S : C’est difficilement comparable. On a tous des disques qui nous ont marqués. Mais ce n’est pas la même logique que tu mets en place. Par exemple, j’ai vu que tu avais interviewé Dan de Ticaret et, moi, j’étais un gros fan de Moda. Mais, pour moi, ses meilleurs sons, c’étaient des trucs sur des tapes obscures ! « Moda & Dan s’ennuient », c’était déjà une autre histoire. Toute la culture des tapes, c’était chanmé. Le Sept, que j’ai rencontré des années après, la première fois que je l’ai entendu, c’était sur une tape de Cut Killer. Et il a sorti un disque simplement sept ans après. Les tapes, c’était une autre facette du rap. Ça ne veut pas dire que c’était mieux mais ça offrait une approche différente. Supernatural, c’est un tueur ce mec, un des meilleurs rappeurs de tous les temps mais il n’a jamais réussi à faire un bon disque. Par contre, tu le mets dans un battle ou un cypher, il te fume tout. Et tu en as d’autres qui n’ont jamais croisé un cypher et qui sortent de bons disques.

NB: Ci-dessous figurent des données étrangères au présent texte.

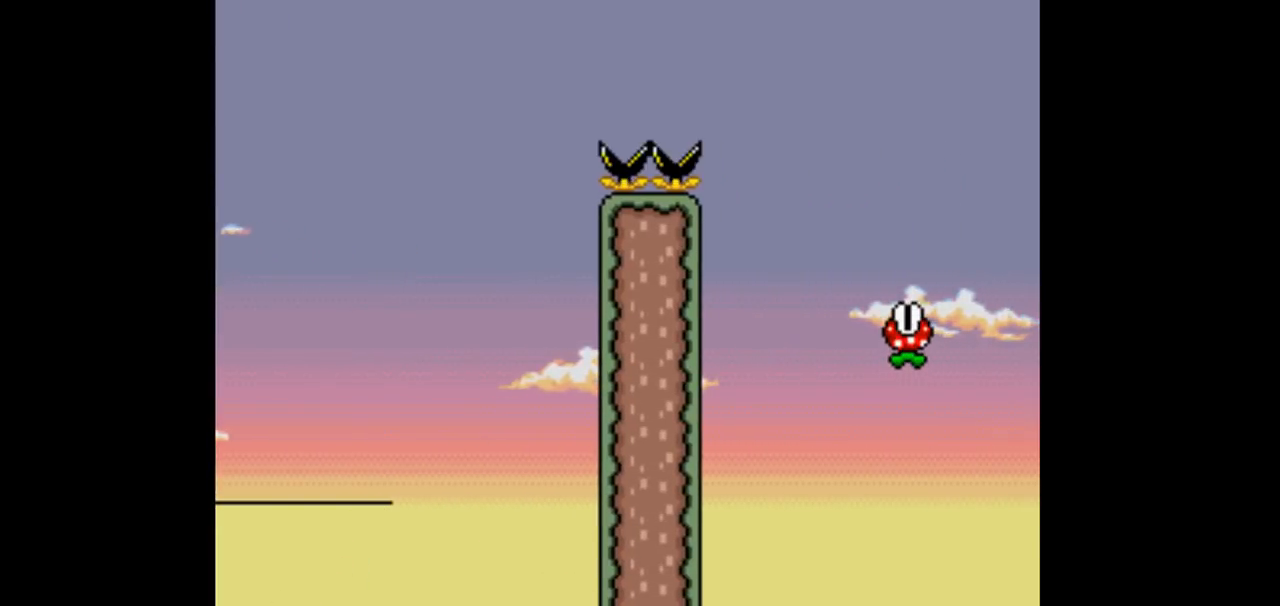
{"dt_ms": 500, "buttons": ["B", "Y"], "events": []}
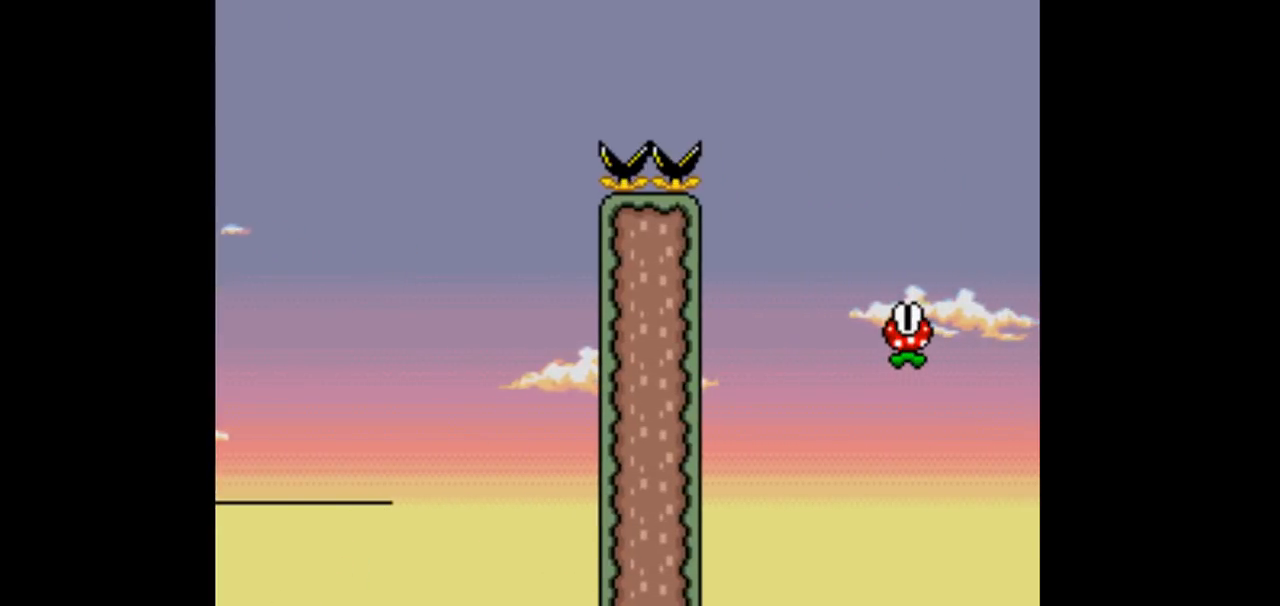
{"dt_ms": 500, "buttons": ["Y", "DPAD_RIGHT"], "events": [[400, "B", "up"], [400, "DPAD_RIGHT", "down"]]}
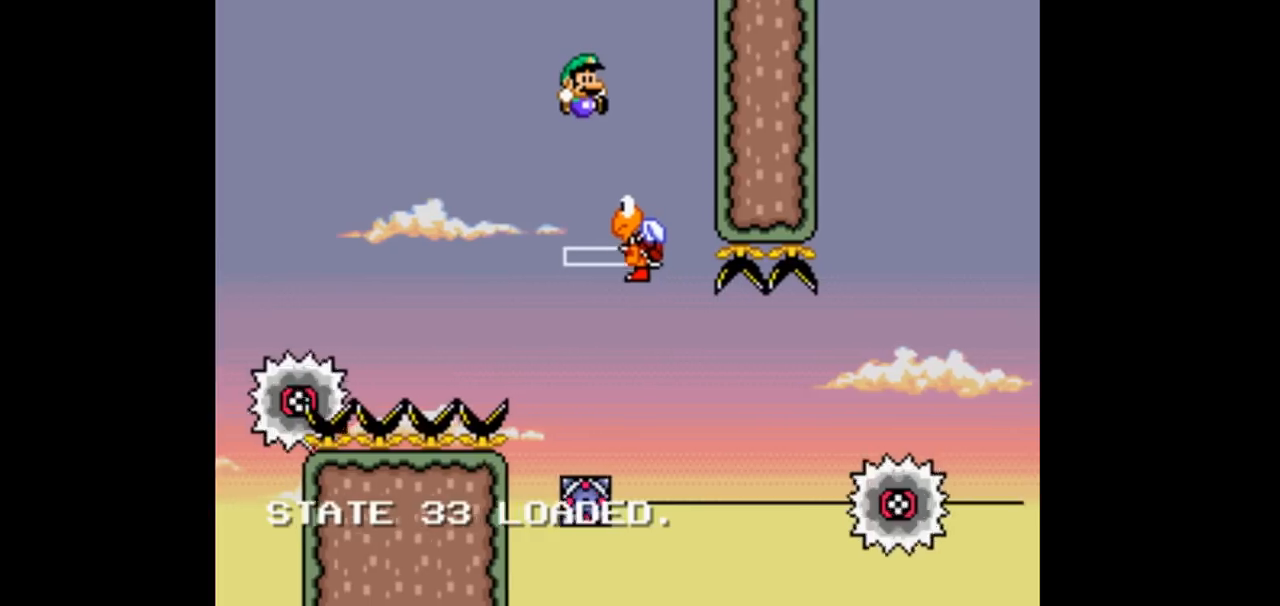
{"dt_ms": 500, "buttons": ["B", "Y", "DPAD_LEFT"], "events": [[33, "B", "down"], [33, "DPAD_RIGHT", "up"], [433, "DPAD_LEFT", "down"]]}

L : On a un freestyle avec Supernat’ !

S : C’est compliqué. Rares sont ceux qui performent dans les deux. Et puis il y a ceux qui se lassent très vite de ce qu’ils font lorsqu’ils fixent un morceau. Par exemple, JP Manova vient de sortir son disque. Je ne le connais pas personnellement mais, déjà à la fac, je le croisais et j’entendais parler de lui. Tu as vu le temps qu’il a mis à faire son premier album ? J’imagine que ça a dû être un parcours particulier.

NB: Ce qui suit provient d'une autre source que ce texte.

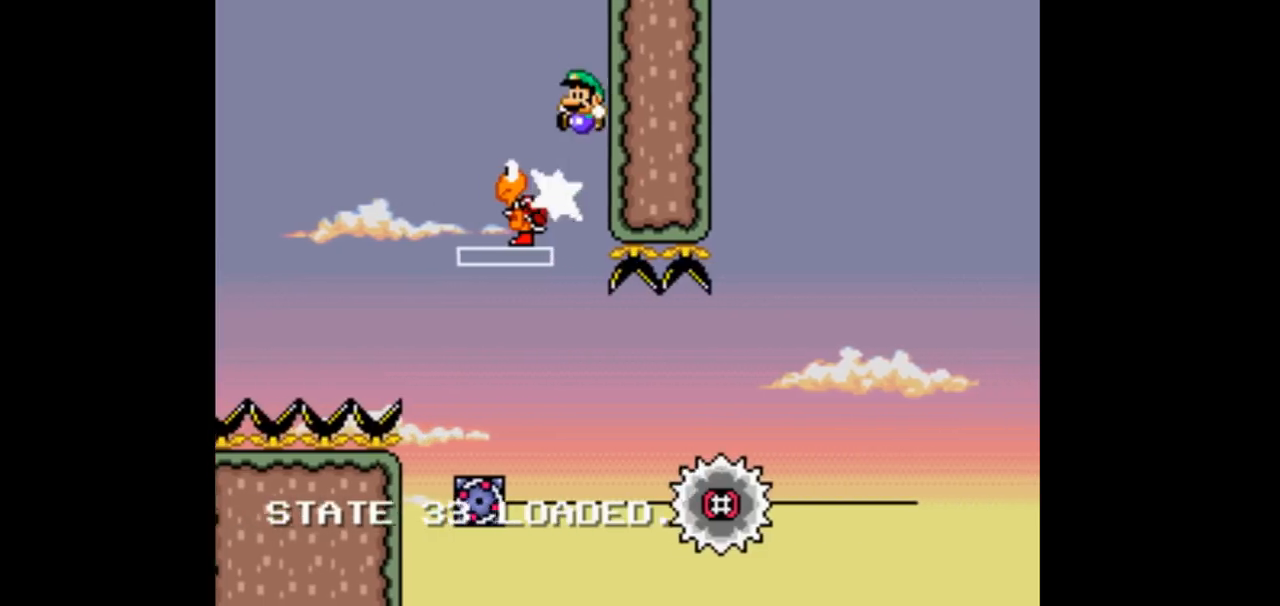
{"dt_ms": 500, "buttons": ["Y", "DPAD_LEFT"], "events": [[100, "B", "up"]]}
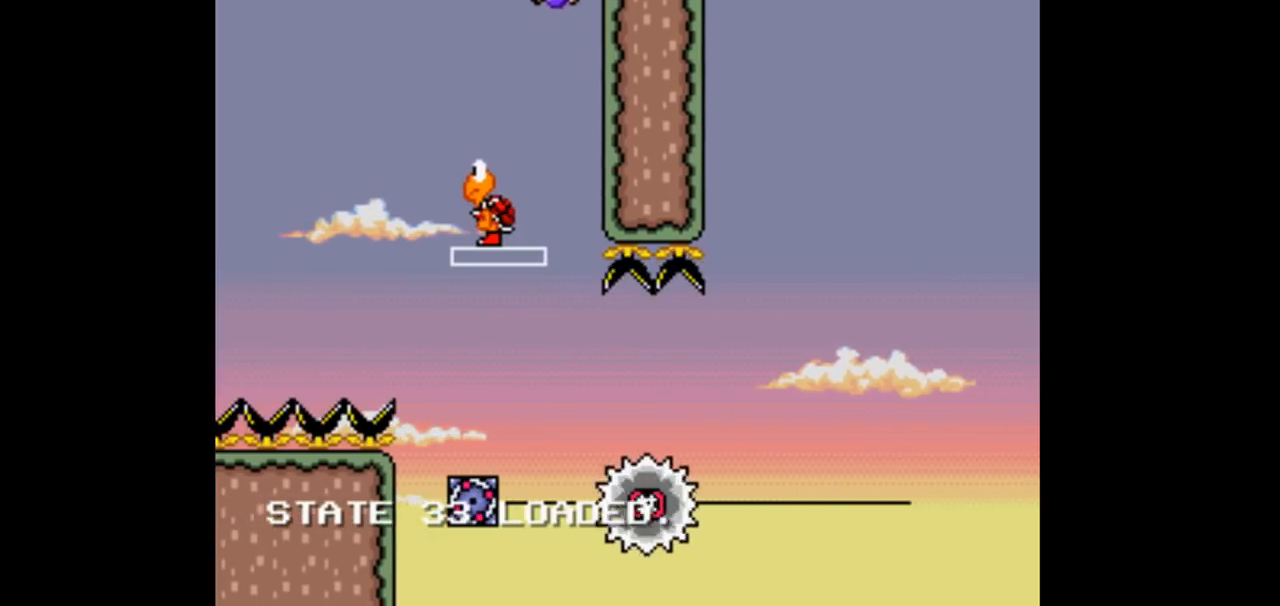
{"dt_ms": 500, "buttons": ["Y", "DPAD_RIGHT"], "events": [[167, "DPAD_LEFT", "up"], [367, "DPAD_RIGHT", "down"]]}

A : Ça peut être une souffrance de mener à bien un projet…

L : Un disque, je pars du principe que c’est toujours une souffrance.

S : Si tu y mets tes tripes et ton cœur, c’est toujours difficile parce que tu as beaucoup de doutes. Si tu es sincère avec ce que tu fais, bien sûr. Même la veille de le mettre en ligne, tu te dis : « Putain, est-ce qu’on a vraiment mis tout ce qu’on voulait mettre ? » Après, tu finis par relativiser avec le temps. Ce qui est difficile dans la musique, en particulier à plusieurs, c’est qu’il faut trouver un bon climat, un bon équilibre. Entre nous, on est suffisamment critique pour ne pas se gonfler la tête pour rien et suffisamment aveugle pour y aller quand même. C’est le problème de tous les rappeurs : l’entourage. Parfois, il n’y a personne pour leur dire : « Mais gars, tu fais n’importe quoi ! » Parce que très vite, quand tu commences à avoir une notoriété, les gens te regardent différemment. Des fois, les gars ne changent pas mais leur entourage oui et ça change tout ! C’est compliqué le passage à la visibilité, il faut le gérer. Maintenir le climat d’honnêteté, ça dépend beaucoup des relations que tu as avec les gens qui font du son avec toi. L’amitié, ce n’est pas forcément être complaisant.

« Bah ouais, on n’est pas aigris, pourquoi on le serait ? Le rap nous a donné une jeunesse de feu ! »

A : Comment vous êtes-vous retrouvés sur le maxi de M.Group ?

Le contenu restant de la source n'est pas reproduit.